■ EXERCISE: Pull out of the data below the stretch of lines bounded by the one containing "3: (563, 243, 1.60)" and the one containing "42: (175, 435, 1.82)", both bounds included, unchanged.

+--

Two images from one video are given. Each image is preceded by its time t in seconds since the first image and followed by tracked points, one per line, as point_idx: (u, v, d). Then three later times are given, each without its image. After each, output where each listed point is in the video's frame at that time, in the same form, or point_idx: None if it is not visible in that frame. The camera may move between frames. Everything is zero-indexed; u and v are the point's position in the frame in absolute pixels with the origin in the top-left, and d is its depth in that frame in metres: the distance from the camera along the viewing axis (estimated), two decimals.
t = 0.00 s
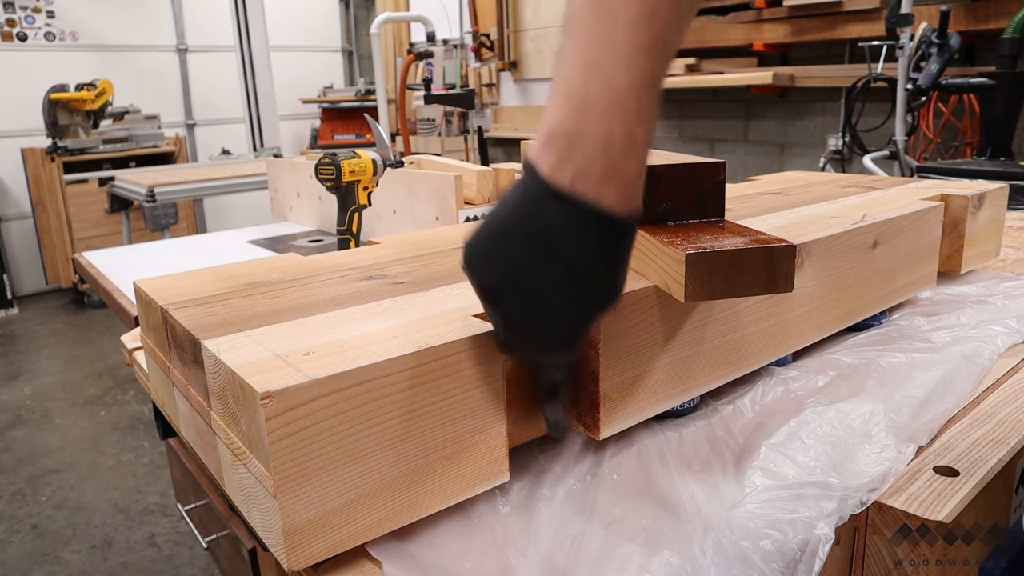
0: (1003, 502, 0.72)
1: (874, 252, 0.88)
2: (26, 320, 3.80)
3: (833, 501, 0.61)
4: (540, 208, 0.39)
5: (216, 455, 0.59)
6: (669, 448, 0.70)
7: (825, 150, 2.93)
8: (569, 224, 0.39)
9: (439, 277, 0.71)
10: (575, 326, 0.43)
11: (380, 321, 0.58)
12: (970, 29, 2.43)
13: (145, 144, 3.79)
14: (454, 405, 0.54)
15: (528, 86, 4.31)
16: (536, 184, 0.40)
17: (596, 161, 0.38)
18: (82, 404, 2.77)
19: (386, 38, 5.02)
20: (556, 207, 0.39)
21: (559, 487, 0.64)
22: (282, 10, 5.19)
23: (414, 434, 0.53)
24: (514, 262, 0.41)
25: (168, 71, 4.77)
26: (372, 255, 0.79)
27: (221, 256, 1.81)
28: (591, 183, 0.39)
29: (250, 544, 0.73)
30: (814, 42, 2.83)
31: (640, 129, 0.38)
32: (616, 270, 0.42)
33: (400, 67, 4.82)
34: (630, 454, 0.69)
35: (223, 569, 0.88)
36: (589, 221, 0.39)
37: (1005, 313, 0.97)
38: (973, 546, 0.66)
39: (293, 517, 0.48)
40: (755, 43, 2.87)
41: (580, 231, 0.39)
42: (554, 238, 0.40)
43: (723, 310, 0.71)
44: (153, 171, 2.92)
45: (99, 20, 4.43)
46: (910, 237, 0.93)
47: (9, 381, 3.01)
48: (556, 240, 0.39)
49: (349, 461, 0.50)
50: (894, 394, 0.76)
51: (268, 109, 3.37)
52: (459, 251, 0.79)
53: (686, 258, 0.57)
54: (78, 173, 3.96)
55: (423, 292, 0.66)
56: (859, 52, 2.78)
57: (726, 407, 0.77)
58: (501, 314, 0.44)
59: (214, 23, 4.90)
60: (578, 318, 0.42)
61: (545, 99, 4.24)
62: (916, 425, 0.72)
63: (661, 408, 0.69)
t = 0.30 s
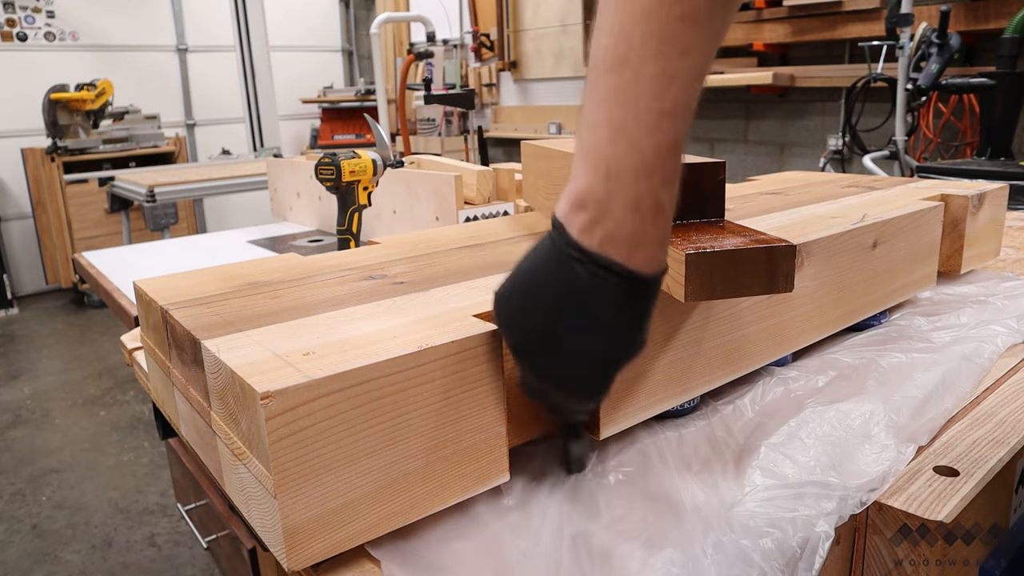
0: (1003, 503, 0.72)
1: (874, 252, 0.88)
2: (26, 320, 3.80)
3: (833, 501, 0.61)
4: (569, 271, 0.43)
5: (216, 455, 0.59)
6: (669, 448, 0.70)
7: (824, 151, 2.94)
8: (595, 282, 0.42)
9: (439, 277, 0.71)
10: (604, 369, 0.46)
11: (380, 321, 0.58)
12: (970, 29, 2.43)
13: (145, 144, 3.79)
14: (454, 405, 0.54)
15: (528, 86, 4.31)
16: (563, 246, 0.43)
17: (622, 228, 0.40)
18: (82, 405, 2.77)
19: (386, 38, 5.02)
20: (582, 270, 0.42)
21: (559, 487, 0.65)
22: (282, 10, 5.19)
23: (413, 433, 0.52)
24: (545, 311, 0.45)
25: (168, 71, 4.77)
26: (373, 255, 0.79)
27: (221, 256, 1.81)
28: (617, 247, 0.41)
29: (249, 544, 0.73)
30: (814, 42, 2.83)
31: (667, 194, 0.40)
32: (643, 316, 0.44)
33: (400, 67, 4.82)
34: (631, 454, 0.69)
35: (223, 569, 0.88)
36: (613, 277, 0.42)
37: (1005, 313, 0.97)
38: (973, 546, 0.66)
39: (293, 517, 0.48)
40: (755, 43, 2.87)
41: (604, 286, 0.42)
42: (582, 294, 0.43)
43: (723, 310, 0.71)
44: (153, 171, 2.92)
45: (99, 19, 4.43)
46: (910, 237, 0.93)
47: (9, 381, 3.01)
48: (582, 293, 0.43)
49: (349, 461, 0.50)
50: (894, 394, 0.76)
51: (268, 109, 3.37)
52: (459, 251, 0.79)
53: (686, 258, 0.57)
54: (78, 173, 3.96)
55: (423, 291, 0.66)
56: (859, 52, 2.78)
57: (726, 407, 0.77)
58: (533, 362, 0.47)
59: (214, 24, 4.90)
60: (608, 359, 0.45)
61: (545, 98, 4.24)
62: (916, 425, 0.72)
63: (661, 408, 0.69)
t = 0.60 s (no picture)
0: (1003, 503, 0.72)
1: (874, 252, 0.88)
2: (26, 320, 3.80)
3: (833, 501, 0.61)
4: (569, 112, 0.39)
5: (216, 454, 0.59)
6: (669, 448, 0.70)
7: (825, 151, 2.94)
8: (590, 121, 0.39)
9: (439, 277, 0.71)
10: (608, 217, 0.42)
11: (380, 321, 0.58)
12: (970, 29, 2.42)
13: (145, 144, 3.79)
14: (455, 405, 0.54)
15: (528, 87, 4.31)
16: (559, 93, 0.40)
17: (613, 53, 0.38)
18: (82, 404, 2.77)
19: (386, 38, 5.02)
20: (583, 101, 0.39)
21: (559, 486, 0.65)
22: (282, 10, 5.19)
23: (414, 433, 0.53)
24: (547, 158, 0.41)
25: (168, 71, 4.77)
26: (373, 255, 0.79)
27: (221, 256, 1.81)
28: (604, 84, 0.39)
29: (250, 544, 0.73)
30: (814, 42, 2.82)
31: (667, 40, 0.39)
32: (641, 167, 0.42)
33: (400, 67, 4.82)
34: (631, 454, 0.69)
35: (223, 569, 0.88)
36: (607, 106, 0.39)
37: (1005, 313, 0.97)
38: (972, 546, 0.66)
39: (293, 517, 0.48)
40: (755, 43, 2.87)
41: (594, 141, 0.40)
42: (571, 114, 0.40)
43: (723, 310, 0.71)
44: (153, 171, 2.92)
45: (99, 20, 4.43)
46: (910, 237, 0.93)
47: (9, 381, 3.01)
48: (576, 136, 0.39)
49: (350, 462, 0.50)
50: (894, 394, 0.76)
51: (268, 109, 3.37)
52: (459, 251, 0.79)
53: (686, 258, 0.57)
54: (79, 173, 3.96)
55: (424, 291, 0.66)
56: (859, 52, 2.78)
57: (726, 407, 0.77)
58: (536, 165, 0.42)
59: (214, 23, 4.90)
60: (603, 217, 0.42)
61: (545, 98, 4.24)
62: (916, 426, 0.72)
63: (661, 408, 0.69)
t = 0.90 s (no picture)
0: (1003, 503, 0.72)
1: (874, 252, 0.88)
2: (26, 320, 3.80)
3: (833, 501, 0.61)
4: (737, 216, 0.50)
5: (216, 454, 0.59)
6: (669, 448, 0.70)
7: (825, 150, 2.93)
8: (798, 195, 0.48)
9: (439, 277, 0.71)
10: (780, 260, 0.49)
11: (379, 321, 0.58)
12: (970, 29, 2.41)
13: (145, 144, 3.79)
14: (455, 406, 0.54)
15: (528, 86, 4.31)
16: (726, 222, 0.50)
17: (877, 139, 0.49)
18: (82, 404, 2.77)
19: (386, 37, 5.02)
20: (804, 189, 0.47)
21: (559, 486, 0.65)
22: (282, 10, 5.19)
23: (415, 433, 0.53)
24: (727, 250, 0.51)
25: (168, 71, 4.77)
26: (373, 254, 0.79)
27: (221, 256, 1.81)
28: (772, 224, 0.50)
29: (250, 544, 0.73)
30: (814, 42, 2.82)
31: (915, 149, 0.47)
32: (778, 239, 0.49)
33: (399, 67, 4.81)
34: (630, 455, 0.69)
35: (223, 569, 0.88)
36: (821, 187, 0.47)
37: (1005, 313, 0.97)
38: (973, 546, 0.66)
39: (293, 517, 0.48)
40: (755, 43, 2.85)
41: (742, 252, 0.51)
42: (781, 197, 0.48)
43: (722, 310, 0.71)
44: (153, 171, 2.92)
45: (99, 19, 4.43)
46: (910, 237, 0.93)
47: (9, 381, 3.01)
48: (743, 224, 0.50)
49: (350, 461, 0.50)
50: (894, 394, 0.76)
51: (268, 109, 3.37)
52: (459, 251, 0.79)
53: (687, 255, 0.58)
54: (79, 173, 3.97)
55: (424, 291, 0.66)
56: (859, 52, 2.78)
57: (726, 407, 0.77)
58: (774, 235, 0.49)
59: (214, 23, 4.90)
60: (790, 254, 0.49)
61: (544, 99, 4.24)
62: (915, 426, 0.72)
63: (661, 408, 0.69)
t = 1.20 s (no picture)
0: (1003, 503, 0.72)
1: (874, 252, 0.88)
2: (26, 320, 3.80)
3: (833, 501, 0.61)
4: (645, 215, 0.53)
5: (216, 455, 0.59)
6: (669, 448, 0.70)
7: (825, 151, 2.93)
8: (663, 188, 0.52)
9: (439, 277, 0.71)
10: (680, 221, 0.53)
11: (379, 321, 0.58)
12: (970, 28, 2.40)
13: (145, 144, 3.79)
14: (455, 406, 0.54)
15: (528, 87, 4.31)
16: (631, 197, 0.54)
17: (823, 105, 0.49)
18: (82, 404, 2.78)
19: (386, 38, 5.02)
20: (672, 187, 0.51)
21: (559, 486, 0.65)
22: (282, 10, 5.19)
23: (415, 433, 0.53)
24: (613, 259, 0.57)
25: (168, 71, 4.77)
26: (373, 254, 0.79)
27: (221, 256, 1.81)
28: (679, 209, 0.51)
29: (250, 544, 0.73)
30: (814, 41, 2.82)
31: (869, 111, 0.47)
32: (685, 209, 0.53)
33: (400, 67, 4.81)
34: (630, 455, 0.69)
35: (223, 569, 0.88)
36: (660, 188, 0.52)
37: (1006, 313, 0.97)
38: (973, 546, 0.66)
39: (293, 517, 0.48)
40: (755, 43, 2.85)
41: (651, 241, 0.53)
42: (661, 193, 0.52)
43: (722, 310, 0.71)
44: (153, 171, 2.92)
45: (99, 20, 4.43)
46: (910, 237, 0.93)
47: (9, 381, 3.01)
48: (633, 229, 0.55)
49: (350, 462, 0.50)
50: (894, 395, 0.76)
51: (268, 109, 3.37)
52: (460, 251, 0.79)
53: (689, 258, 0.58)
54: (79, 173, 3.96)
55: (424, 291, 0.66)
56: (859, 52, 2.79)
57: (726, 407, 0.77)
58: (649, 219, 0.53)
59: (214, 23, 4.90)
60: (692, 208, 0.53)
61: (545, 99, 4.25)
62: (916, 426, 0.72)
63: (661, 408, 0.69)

+--

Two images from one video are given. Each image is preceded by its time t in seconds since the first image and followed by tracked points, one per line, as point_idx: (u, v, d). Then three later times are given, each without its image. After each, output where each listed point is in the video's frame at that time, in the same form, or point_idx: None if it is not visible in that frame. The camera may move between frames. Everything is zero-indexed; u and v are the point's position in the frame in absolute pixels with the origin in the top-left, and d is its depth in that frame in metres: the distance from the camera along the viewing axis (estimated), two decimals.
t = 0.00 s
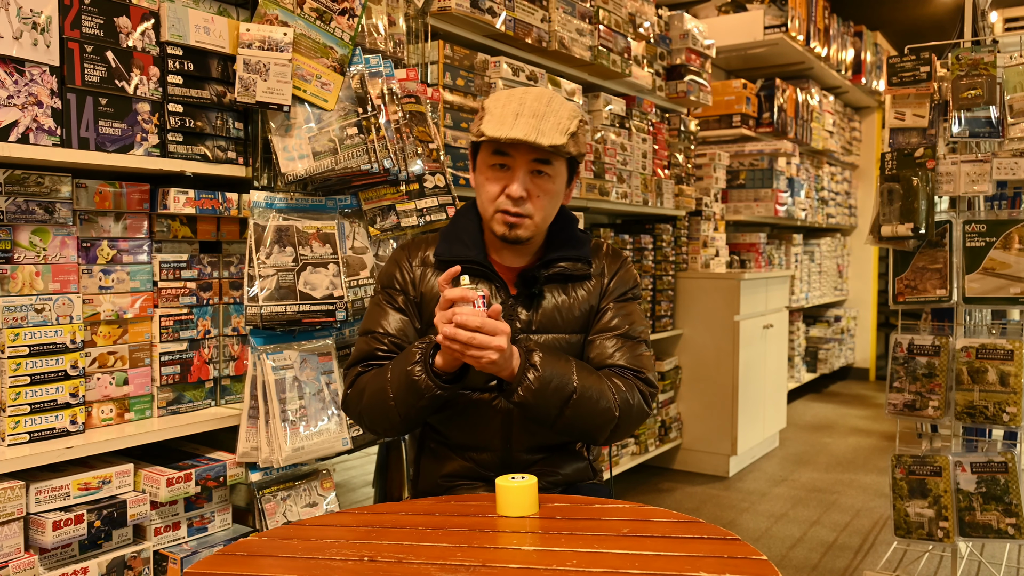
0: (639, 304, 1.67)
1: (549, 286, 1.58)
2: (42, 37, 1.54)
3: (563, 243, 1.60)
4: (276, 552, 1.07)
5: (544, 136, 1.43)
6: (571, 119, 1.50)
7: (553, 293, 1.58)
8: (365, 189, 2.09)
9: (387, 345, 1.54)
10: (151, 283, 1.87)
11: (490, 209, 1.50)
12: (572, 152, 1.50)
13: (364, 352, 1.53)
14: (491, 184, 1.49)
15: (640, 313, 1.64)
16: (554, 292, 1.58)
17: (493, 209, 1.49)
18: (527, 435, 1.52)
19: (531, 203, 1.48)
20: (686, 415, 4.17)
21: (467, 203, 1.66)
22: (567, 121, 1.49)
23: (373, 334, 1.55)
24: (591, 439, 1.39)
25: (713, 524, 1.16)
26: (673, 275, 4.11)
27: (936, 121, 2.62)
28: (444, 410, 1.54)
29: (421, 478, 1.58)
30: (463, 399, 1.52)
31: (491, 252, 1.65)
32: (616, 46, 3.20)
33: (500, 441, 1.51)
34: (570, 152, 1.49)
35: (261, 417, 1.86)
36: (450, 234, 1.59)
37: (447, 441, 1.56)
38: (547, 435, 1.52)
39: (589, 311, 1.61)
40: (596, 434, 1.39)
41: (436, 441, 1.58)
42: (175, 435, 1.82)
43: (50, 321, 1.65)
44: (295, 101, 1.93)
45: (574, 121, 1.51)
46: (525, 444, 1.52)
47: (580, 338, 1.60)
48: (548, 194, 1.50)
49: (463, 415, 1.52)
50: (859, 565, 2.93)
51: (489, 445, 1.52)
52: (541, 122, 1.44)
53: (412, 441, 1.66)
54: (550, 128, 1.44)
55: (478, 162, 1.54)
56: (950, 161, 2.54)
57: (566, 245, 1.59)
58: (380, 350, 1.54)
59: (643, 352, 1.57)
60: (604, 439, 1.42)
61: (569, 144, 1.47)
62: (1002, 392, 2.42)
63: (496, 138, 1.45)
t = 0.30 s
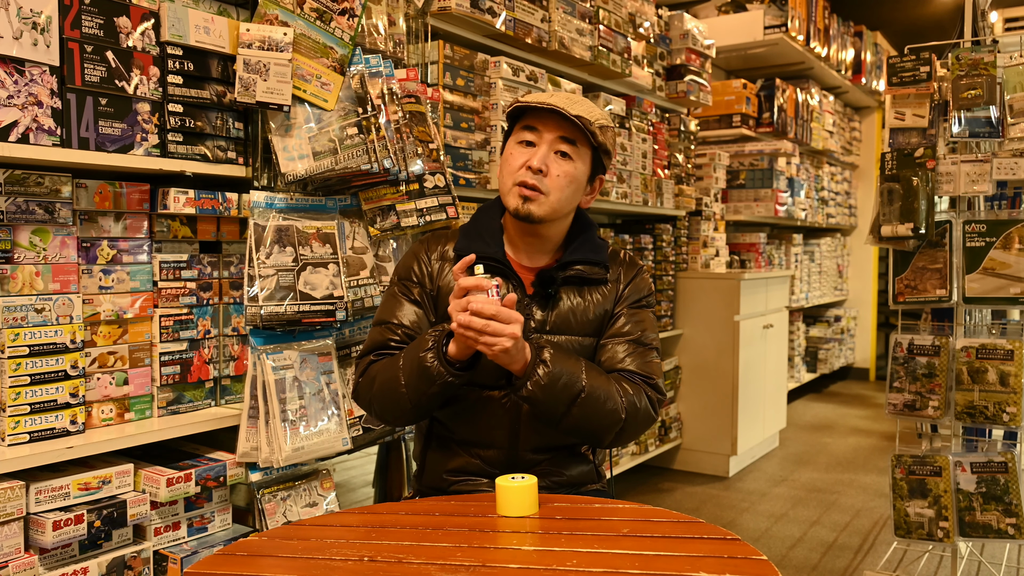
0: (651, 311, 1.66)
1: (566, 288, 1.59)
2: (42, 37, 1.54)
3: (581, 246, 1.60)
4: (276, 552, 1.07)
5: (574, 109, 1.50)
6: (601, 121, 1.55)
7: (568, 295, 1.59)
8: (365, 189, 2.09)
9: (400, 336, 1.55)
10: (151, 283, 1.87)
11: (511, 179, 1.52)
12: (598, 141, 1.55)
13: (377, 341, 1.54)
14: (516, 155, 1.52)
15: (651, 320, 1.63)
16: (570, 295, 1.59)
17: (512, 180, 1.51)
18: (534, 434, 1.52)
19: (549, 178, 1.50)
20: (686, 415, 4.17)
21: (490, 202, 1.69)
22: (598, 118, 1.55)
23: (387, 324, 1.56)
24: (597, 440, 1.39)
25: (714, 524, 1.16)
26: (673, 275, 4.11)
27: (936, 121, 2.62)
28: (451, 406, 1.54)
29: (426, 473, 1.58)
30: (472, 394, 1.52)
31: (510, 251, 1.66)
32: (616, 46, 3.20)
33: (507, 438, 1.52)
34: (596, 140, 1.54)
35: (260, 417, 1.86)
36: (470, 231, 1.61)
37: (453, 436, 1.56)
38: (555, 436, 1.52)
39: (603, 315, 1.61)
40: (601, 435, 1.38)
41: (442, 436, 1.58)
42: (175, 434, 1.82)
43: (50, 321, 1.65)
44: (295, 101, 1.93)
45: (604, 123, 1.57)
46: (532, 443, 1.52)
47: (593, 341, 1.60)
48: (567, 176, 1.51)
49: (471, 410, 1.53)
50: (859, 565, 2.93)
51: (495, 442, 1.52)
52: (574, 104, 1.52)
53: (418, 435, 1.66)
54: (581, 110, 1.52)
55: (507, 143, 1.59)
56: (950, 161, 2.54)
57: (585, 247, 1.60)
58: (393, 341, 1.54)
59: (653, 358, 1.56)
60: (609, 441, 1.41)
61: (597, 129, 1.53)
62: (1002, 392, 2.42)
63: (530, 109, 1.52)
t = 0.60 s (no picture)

+--

■ TASK SOLUTION:
3: (563, 243, 1.60)
4: (276, 552, 1.07)
5: (544, 136, 1.43)
6: (571, 119, 1.50)
7: (553, 293, 1.58)
8: (365, 189, 2.09)
9: (387, 345, 1.54)
10: (151, 283, 1.87)
11: (490, 209, 1.50)
12: (572, 152, 1.50)
13: (364, 352, 1.53)
14: (491, 184, 1.49)
15: (640, 313, 1.64)
16: (554, 292, 1.58)
17: (493, 209, 1.49)
18: (527, 435, 1.52)
19: (531, 203, 1.48)
20: (686, 415, 4.17)
21: (467, 203, 1.66)
22: (567, 121, 1.49)
23: (373, 334, 1.55)
24: (591, 439, 1.39)
25: (713, 524, 1.16)
26: (673, 275, 4.11)
27: (936, 121, 2.62)
28: (444, 410, 1.54)
29: (421, 478, 1.58)
30: (463, 399, 1.52)
31: (491, 252, 1.65)
32: (616, 46, 3.20)
33: (500, 441, 1.51)
34: (570, 152, 1.49)
35: (261, 417, 1.86)
36: (450, 234, 1.59)
37: (447, 441, 1.56)
38: (547, 435, 1.52)
39: (589, 311, 1.61)
40: (596, 434, 1.39)
41: (436, 441, 1.58)
42: (175, 435, 1.82)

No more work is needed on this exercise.